ASEANとインドに相当する巨大市場
中南米進出の可能性を探る

New Business Close Up
アメリカで新たな事業を手がける人物をクローズアップするインタビューシリーズ。
初回は中南米の市場調査、進出の事前サポートを手がけるTWIグローバルビジネスの水野氏に聞く。

中南米地域で注目すべき市場は?

TWIグローバルビジネスエグゼクティブコンサルタント水野亮さん

TWIグローバルビジネス
エグゼクティブコンサルタント
水野亮さん

 最も注目されている市場はメキシコです。4年前の在メキシコの日系企業の数は400社程度だったと記憶していますが、現在では1,000社を超える勢いです。特にバヒオと呼ばれる中央高原地域への自動車系企業の進出が目立っています。メキシコ進出のメリットとして、まずは世界最大の市場アメリカとの隣接、すなわち地理的な優位性が挙げられます。次に安い労働力です。メキシコの工員の労働賃金水準はアメリカの約4分の1程度に過ぎません。広いFTAネットワークを有していることも魅力の一つです。メキシコが結ぶFTAを利用して、現地企業は米国や日本、EU、中南米諸国などへ関税免除で輸出できるのです。

 現在は低迷していますが、ブラジル市場も見逃せません。自動車中心のメキシコとは異なり、進出企業の業種は多種多様です。メキシコが主に輸出向け生産拠点として機能しているのに対し、2億超の人口を抱えるブラジルでは地産地消、つまり現地で生産して消費するタイプの事業が多く見られます。景気の激しい浮き沈みを繰り返してきた歴史から推測すると、数年後にはかならず回復する市場だと思います。

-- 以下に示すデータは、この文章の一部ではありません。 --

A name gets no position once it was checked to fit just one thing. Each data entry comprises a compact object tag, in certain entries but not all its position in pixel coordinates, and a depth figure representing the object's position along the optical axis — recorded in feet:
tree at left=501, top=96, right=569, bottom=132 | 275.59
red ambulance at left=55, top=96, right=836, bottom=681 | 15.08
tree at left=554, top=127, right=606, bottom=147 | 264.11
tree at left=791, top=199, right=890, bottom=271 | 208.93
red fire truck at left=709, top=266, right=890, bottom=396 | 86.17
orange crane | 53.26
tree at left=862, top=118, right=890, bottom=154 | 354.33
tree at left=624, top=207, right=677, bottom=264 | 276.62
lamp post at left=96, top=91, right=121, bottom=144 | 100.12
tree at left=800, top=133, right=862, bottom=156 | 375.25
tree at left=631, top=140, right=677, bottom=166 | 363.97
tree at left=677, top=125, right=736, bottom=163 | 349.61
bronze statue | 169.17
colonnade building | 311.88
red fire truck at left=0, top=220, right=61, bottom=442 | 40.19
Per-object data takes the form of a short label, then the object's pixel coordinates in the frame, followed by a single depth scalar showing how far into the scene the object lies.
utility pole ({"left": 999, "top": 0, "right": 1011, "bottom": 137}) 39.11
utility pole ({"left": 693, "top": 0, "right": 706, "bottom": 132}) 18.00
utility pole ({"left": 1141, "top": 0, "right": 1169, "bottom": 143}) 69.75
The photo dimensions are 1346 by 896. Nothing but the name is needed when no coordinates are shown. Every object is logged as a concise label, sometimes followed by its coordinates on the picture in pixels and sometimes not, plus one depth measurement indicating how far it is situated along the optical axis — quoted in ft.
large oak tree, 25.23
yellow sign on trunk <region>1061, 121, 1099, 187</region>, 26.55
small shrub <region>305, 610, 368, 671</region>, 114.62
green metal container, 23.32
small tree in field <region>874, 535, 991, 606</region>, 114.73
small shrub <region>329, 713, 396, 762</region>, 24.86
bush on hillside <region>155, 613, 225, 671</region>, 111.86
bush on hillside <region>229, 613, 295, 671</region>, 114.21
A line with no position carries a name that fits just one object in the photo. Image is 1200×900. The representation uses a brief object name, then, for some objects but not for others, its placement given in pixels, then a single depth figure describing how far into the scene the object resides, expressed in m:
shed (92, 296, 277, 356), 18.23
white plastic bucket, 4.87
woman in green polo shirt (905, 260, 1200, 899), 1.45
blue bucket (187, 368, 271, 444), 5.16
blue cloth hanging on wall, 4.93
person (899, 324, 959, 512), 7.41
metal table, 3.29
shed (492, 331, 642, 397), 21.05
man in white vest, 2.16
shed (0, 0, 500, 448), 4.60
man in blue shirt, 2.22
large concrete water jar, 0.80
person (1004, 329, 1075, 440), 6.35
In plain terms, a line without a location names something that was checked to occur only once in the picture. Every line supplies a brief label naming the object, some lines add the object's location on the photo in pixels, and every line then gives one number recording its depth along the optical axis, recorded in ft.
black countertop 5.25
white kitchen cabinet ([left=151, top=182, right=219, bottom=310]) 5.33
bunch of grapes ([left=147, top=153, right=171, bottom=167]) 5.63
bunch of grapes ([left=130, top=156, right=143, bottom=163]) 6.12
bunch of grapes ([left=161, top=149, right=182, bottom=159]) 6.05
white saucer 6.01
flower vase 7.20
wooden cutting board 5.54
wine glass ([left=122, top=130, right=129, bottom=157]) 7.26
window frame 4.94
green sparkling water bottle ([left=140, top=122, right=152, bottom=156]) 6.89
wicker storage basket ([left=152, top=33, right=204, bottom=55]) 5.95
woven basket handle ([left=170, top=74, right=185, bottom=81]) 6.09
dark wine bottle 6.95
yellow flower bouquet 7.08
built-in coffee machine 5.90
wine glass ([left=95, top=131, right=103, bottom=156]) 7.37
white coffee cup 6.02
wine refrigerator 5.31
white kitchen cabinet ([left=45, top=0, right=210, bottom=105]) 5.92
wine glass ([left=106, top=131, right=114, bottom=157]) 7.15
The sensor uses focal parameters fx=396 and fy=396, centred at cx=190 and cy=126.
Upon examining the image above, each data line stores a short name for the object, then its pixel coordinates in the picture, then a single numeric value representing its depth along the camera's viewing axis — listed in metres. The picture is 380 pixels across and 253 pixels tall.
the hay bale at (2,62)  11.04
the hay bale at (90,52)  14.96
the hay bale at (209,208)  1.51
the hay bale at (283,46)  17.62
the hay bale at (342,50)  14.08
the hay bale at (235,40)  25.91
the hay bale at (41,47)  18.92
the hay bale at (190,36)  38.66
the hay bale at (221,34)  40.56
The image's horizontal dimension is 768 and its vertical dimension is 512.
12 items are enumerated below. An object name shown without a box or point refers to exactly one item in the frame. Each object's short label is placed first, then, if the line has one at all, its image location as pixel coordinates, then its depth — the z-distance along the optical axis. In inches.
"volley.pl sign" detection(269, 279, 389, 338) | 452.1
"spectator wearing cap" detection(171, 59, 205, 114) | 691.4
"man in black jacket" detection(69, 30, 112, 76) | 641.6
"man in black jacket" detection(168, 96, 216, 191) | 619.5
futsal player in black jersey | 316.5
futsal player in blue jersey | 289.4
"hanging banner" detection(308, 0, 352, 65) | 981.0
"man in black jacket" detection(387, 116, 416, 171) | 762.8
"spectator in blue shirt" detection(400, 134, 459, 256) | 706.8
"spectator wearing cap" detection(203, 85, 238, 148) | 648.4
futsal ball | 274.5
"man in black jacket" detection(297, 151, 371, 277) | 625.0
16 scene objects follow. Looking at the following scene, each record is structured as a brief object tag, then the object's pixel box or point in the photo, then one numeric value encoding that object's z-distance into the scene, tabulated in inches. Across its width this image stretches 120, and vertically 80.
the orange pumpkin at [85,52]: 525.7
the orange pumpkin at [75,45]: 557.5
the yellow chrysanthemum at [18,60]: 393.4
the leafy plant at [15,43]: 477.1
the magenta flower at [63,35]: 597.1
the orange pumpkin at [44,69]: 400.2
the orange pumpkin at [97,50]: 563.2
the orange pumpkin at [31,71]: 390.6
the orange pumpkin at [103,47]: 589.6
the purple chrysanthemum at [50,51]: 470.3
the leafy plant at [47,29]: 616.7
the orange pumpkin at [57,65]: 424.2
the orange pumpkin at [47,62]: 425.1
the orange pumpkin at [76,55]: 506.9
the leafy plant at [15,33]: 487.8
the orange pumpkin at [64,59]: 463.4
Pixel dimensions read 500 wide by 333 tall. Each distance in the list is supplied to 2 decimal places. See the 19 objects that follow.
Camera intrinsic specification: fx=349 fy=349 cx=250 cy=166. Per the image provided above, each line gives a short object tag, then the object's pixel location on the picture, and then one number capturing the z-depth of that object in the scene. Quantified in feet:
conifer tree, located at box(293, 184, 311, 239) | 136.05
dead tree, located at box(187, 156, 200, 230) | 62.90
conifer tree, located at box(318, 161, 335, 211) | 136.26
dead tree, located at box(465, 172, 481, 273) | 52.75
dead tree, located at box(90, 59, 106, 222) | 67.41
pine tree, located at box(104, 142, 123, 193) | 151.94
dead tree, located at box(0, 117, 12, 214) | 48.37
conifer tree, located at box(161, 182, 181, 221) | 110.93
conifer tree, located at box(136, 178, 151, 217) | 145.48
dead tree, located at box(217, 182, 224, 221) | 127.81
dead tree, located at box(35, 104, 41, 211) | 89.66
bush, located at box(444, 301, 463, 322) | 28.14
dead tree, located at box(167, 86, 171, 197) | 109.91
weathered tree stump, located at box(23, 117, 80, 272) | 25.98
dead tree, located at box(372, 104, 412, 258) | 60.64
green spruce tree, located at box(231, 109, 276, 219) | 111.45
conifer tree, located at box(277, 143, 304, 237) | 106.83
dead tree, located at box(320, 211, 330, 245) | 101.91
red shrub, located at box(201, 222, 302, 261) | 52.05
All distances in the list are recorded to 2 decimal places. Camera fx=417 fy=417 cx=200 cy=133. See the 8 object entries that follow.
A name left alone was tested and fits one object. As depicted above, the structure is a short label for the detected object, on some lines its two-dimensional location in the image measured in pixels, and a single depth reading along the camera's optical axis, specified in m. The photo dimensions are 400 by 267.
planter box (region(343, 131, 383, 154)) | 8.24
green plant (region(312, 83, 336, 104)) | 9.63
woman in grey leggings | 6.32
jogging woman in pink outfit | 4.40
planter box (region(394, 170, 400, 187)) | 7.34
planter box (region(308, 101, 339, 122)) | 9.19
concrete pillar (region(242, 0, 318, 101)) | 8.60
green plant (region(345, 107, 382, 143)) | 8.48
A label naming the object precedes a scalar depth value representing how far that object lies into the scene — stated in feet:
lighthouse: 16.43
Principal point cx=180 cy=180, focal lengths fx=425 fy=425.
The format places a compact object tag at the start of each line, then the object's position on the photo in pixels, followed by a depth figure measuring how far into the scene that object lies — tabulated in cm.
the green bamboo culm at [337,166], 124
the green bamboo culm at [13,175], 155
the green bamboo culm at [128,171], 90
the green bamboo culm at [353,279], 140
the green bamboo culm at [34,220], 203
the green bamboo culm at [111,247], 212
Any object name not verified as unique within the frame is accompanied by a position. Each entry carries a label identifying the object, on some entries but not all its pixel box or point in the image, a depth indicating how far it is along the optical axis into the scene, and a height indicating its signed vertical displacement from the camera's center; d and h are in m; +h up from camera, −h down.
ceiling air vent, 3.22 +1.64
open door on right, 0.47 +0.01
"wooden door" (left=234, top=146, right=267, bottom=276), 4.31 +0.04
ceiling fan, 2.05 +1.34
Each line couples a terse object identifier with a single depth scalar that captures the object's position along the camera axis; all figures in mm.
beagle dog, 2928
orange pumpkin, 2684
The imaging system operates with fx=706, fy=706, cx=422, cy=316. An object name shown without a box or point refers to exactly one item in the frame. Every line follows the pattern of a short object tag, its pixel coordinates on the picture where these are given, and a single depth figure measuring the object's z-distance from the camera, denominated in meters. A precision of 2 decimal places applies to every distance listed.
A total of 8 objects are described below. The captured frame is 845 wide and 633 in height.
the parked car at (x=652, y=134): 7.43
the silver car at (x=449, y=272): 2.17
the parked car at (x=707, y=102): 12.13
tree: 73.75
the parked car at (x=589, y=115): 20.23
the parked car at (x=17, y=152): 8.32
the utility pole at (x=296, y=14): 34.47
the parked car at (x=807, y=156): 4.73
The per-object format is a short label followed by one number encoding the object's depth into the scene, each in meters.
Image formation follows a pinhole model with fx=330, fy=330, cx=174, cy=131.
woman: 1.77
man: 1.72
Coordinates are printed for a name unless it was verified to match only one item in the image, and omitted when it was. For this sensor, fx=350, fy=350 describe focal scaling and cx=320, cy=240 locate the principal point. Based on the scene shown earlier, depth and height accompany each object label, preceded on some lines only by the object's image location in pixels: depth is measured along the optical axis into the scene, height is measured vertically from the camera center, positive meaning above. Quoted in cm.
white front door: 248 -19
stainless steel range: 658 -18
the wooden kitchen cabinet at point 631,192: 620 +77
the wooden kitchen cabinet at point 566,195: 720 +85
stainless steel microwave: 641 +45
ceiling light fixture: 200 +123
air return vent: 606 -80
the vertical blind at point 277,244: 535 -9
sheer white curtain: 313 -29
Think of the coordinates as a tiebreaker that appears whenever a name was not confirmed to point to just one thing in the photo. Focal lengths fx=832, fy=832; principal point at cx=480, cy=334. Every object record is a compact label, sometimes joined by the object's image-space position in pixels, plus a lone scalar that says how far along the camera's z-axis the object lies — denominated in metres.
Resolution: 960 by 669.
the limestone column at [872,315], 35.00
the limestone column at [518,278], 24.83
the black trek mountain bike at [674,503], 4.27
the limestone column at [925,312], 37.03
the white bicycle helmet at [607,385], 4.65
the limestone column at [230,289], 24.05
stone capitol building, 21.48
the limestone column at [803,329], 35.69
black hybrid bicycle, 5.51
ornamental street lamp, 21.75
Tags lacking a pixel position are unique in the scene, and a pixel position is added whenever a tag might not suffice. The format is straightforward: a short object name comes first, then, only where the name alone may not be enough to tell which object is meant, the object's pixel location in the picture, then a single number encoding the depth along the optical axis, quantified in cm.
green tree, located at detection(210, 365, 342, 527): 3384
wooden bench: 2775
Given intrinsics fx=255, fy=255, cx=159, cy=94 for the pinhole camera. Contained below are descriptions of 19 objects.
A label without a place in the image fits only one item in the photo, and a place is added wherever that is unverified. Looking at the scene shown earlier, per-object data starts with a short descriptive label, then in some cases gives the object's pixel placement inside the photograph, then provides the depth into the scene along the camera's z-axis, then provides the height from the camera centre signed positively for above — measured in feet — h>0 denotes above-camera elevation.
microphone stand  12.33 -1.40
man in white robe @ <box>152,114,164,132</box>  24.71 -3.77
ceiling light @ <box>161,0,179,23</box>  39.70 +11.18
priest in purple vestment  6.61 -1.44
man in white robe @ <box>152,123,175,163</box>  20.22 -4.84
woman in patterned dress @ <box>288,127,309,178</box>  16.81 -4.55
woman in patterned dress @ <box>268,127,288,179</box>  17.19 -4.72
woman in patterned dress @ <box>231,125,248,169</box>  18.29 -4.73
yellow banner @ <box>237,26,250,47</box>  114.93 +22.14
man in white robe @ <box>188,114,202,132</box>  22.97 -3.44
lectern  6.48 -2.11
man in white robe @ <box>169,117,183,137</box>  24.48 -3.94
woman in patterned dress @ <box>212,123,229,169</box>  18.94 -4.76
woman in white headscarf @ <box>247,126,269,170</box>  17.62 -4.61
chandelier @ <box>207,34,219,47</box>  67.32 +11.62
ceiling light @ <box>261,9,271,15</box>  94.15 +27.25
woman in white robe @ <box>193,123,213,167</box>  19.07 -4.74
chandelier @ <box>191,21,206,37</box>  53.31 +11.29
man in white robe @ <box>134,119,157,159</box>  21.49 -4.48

 その他では、プロサッカーチームのオーナーも務めたマウリシオ・マクリ氏が昨年大統領に就任したアルゼンチンが挙げられます。同国と聞けば前の左派政権が導入した様々な規制により、非常にビジネスがやりにくいイメージでした。マクリ新政権の誕生以降には「プロビジネス」的な政策が相次いで導入されています。中南米三位の経済規模をもつ同国への投資が進めば、近い将来有望な市場に成長すると期待できます。

中南米でビジネスを行うメリットは?

 日本の本社の多くはアジア地域を向いており、自動車で注目されるメキシコを除けば中南米の話題が出ることはあまりないようです。じつは中南米諸国のGDPを足しあげると、ASEANとインドを足した経済規模と同等程度になります。また、GDPの個人消費を見ると、中南米全体で中国の消費市場より大きくなります。アジアの新興国に引けをとらず、日本企業にとっても見逃せない市場だと考えられます。

日系企業がビジネスを展開するにあたっての障壁は?

 ラテン文化そのものが挙げられます。ある中南米の国の街角でレストランの場所を聞くとします。どの人も丁寧に道順を教えてくれます。しかし、言われた通りに行ってみて、目的地にたどり着ける可能性は低いです。たどり着くには複数の人に聞く必要があるかもしれません。彼らに悪気はありません。知らないのに、教えてあげたいだけなのです(笑)。日本の感覚で簡単に人の言うことを信じてしまうとしっぺ返しを受けることがあります。「親切だけどいい加減」。これはラテン文化の一つといえます。
 ブラジルの日系企業の方とお話しをしていると、現地でビジネスをするための5つの「あ」の心構えを耳にします。それは「あわてない、あせらない、あきらめない、あんしんしない、あてにしない」を指します。上述のレストランの場所を尋ねる例でいえば、「あんしんしない」や「あてにしない」の心構えが試されます。中南米の人とつきあうにはこのような心構えに基づく、柔軟な対応が求められます。

水野さん自身が最も印象的な中南米の国は?

 ブラジルに2001年から2003年まで住んでいました。2002年には日韓W杯で優勝したブラジルの代表チームが首都のブラジリアに凱旋して華やかなパレードを繰り広げたことが記憶に焼き付いています。当時のアルゼンチン債務危機やブラジルの電力危機、左派のルーラ大統領候補の台頭などを原因とした不安定な経済状況とは関係なく、人々は勝利に酔いしれました。ブラジルの人は自分の幸福を追求することに長けているように思います。それは貧乏な地域に暮らしていても頭上からマンゴーが落ちてきたり、夕方には海で釣りをしたりと、豊かな食料資源に恵まれていることからくる心のゆとりなのかもしれません。

TWIグローバルビジネスの10年後のイメージは?

 アメリカで日本と中南米の架け橋になりたいという思いでTeruko Weinberg Inc.にて新しい事業を立ち上げました。将来的にはロサンゼルスのみならず、ブラジルやメキシコなど主要国、またアメリカでもニューヨークや「中南米の首都」と言われるマイアミなどでも事業を展開し、中南米ビジネスのお手伝いができればと思っています。さらに日本の企業だけでなく、中南米や日本への進出を希望するアメリカ企業のお手伝いも視野に入れています。